Assigned task: Go to the line containing "collaboration with local schools, community" in the records below and print it and every following line exactly, on through the line containing "Last year collisions", then stop.

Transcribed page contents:
§ §

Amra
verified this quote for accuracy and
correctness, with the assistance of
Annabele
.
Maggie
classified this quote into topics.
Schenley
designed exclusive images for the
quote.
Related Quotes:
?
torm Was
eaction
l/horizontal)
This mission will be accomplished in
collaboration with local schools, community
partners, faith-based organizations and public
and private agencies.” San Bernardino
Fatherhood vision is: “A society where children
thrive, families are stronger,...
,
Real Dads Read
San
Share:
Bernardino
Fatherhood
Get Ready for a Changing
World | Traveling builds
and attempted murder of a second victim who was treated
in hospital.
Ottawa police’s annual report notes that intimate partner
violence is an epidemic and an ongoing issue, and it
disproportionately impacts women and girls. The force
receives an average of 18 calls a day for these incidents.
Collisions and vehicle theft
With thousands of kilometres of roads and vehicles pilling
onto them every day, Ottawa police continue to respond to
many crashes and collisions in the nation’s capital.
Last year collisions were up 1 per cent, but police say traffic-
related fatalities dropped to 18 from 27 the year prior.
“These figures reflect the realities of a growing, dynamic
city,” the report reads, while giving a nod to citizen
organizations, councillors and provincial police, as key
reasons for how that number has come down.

§ §

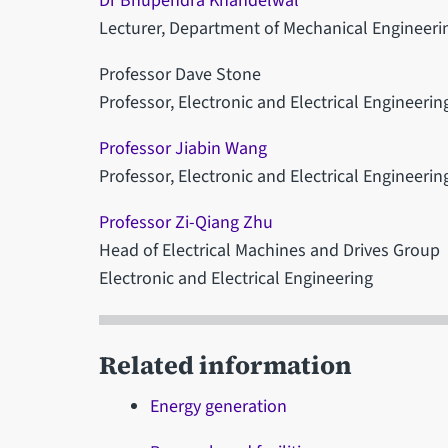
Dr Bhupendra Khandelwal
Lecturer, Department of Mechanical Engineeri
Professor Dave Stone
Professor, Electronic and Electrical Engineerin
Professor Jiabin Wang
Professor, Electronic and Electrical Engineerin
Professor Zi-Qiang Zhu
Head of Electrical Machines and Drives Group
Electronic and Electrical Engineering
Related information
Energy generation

§ §

Exercise solution:
collaboration with local schools, community
partners, faith-based organizations and public
and private agencies.” San Bernardino
Fatherhood vision is: “A society where children
thrive, families are stronger,...
,
Real Dads Read
San
Share:
Bernardino
Fatherhood
Get Ready for a Changing
World | Traveling builds
and attempted murder of a second victim who was treated
in hospital.
Ottawa police’s annual report notes that intimate partner
violence is an epidemic and an ongoing issue, and it
disproportionately impacts women and girls. The force
receives an average of 18 calls a day for these incidents.
Collisions and vehicle theft
With thousands of kilometres of roads and vehicles pilling
onto them every day, Ottawa police continue to respond to
many crashes and collisions in the nation’s capital.
Last year collisions were up 1 per cent, but police say traffic-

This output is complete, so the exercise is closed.